Sollinger credits part of his success in treating LPHS to extensive screening interviews with patients who had been dismissed by many other doctors — and a little life experience.

“As a skier, you train very often in summer on a glacier, and at that time we didn’t know about hydration, so in my first year of medical school I had four kidney stones,” Sollinger says. “So when I listened to my first six to eight [LPHS] patients, when they told me about the nature of the pain, I thought to myself  … that sounds like my kidney stones. It’s not the kidneys, it’s the ureter. When I interviewed these patients — and these were long, long interviews — I realized this pain is just like my pain. Taking a good history, taking time for these patients was extremely important.”

In 2014, Sollinger published a case study in the American Journal of Kidney Disease on his experience treating LPHS. Not long after, a colleague shared that he’d prescribed Cialis to a male LPHS patient for erectile dysfunction. The patient’s LPHS quickly abated.

“This was the moment where a lightbulb went on in my head,” Sollinger says. “Cialis is known to relax the smooth muscles of the ureter and has been used by urologists to relieve pain associated with kidney stones. This meant that the pain of LPHS originated in the ureter, not the kidney, as had been thought.”

Sollinger ran immediately to the urology department and requested they sedate an LPHS patient and fill the ureter of her afflicted side with a long-acting local anesthetic.

“The first patient woke up, I mean, she had tears in her eyes. She said, ‘I have had this pain for 18 years. I am normal now,’ ” Sollinger says. This procedure became known as the UW-LPHS test.

The UW-LPHS test not only determines good candidates for an autotransplant and provides LPHS sufferers with complete pain relief for the first time in years, it also prevents unnecessary and ineffective surgeries. Sollinger says 85% of those who undergo the UW-LPHS test are autotransplant candidates. And while early results indicate that 95% LPHS sufferers have experienced relief a year after autotransplant surgery, longer-term outcomes are still under investigation.

Sollinger says he’s had patients downhill skiing two months after the surgery and another completed a half Ironman triathlon six months later. But he says recovery from the surgery can take longer — up to a year.

In 2016, a young patient came to Sollinger. In an attempt to treat her Nutcracker syndrome symptoms, doctors had inserted metal stents to widen a blood vessel. After an eight-hour autotransplant during which Sollinger also removed the metal coils, the patient recovered fully. Her ecstatic mother shared the experience with a group on Facebook.

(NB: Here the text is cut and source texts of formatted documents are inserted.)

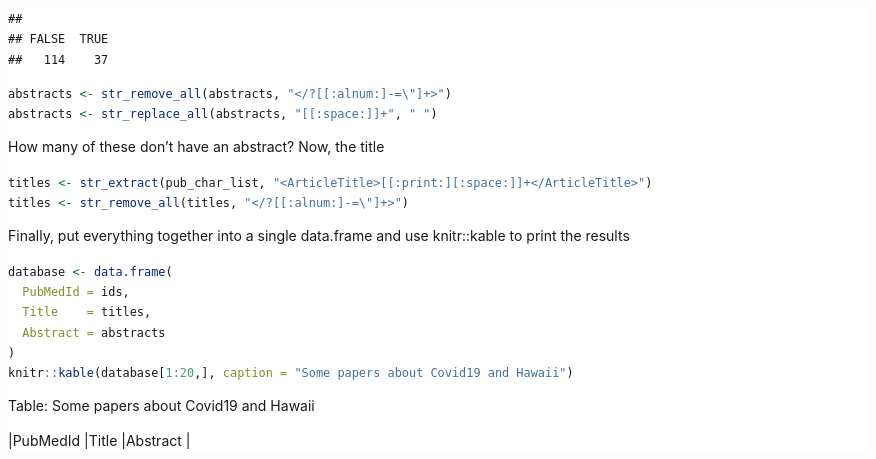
 ```
## 
## FALSE  TRUE 
##   114    37
```

```r
abstracts <- str_remove_all(abstracts, "</?[[:alnum:]-=\"]+>")
abstracts <- str_replace_all(abstracts, "[[:space:]]+", " ")
```


How many of these don’t have an abstract? Now, the title

```r
titles <- str_extract(pub_char_list, "<ArticleTitle>[[:print:][:space:]]+</ArticleTitle>")
titles <- str_remove_all(titles, "</?[[:alnum:]-=\"]+>")
```



Finally, put everything together into a single data.frame and use knitr::kable to print the results

```r
database <- data.frame(
  PubMedId = ids,
  Title    = titles,
  Abstract = abstracts
)
knitr::kable(database[1:20,], caption = "Some papers about Covid19 and Hawaii")
```



Table: Some papers about Covid19 and Hawaii

|PubMedId |Title                                                                                                                                                                    |Abstract                                                                                                                                                                                                                                                                                                                                                                                                                                                                                                                                                                                                                                                                                                                                                                                                                                                                                                                                                                                                                                                                                                                                                                                                                                                                                                                                                                                                                                                                                                                                                                                                                                                                                                                                                                                                                                                                                                                                                                                                                                                                                                                                                                                                                                                                                                                                                                                                                                                                                                                                                                                                                                                                                                                                                                                                                                                                                                                                                                                                                                                                      |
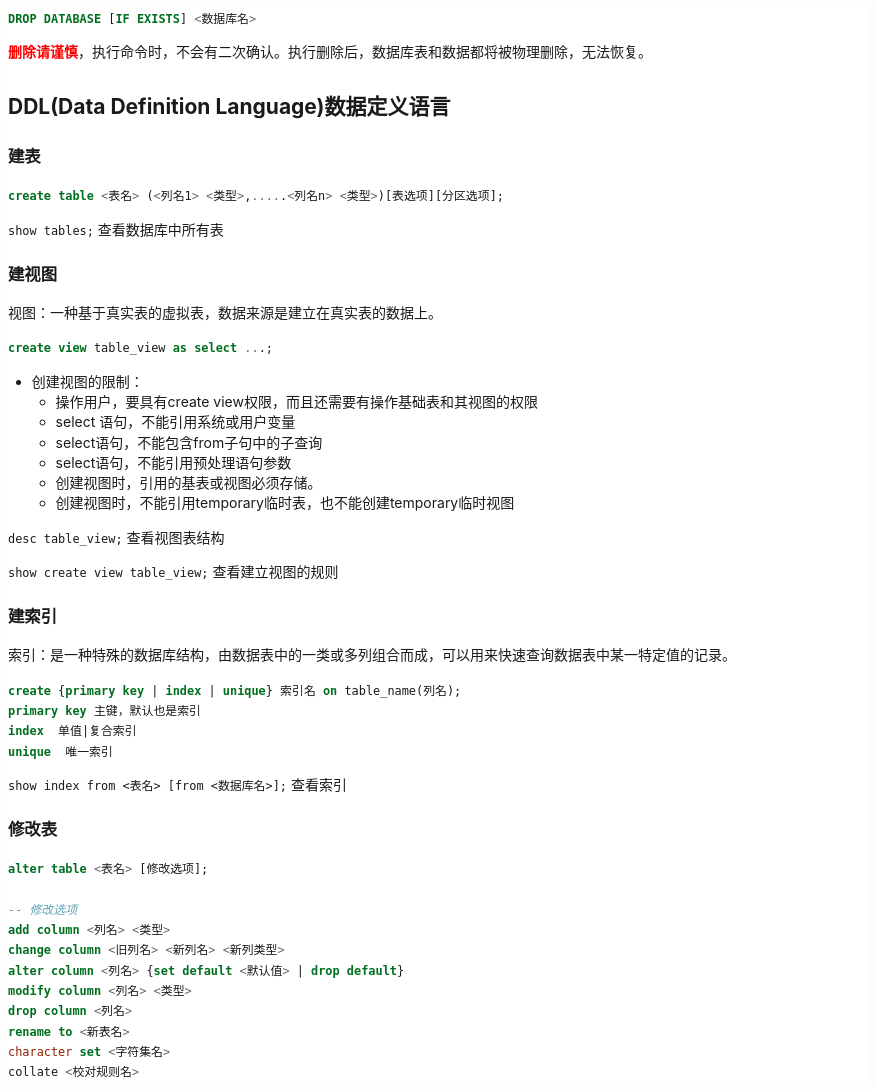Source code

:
 ```sql
DROP DATABASE [IF EXISTS] <数据库名>
```



<font color="red">**删除请谨慎**</font>，执行命令时，不会有二次确认。执行删除后，数据库表和数据都将被物理删除，无法恢复。



## DDL(Data Definition Language)数据定义语言

### 建表

```sql
create table <表名> (<列名1> <类型>,.....<列名n> <类型>)[表选项][分区选项];
```

`show tables;` 查看数据库中所有表

### 建视图

视图：一种基于真实表的虚拟表，数据来源是建立在真实表的数据上。

```sql
create view table_view as select ...;
```

+ 创建视图的限制：
  + 操作用户，要具有create view权限，而且还需要有操作基础表和其视图的权限
  + select 语句，不能引用系统或用户变量
  + select语句，不能包含from子句中的子查询
  + select语句，不能引用预处理语句参数
  + 创建视图时，引用的基表或视图必须存储。
  + 创建视图时，不能引用temporary临时表，也不能创建temporary临时视图

`desc table_view;` 查看视图表结构 

`show create view table_view;` 查看建立视图的规则

### 建索引

索引：是一种特殊的数据库结构，由数据表中的一类或多列组合而成，可以用来快速查询数据表中某一特定值的记录。

```sql
create {primary key | index | unique} 索引名 on table_name(列名);
primary key 主键，默认也是索引
index  单值|复合索引
unique  唯一索引
```

`show index from <表名> [from <数据库名>];` 查看索引

### 修改表

```sql
alter table <表名> [修改选项];

-- 修改选项
add column <列名> <类型>
change column <旧列名> <新列名> <新列类型>
alter column <列名> {set default <默认值> | drop default}
modify column <列名> <类型>
drop column <列名>
rename to <新表名>
character set <字符集名>
collate <校对规则名>
```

“Unbeknownst to me, she put the whole story out … and that opened the floodgates,” Sollinger says.

Patients began to contact Sollinger. His department arranged for phone interviews to screen patients for the UW-LPHS test. The demand became so great that UW formed one of the first LPHS clinics in the country and is now a leader in the field. About 80 LPHS autotransplants have taken place at UW Hospital since 2016 on patients from nearly 40 states. Patients from several countries — including Peru, France, England, Germany, Norway and Israel — have inquired about undergoing the surgery here. So far one German national has made the trip and had the operation.

“I think Hans really took the time to listen to these patients and understand what they’re going through and think carefully about how he can really improve their quality of life, and not many people do that,” says Dr. Robert Redfield III, assistant professor in the UW School of Medicine’s Department of Surgery in the Division of Transplantation. “It takes a pioneer to be able to make that leap and he’s done that throughout his career.”

Redfield, mentored by Sollinger, has taken over his LPHS work.

“I really have never met another doctor that showed as much compassion as that man did to me,” Meurrens says about Sollinger. “When you have a doctor as brilliant and as intelligent as he is, they usually don’t come equipped with bedside manners at all, but he had the best of both worlds there.”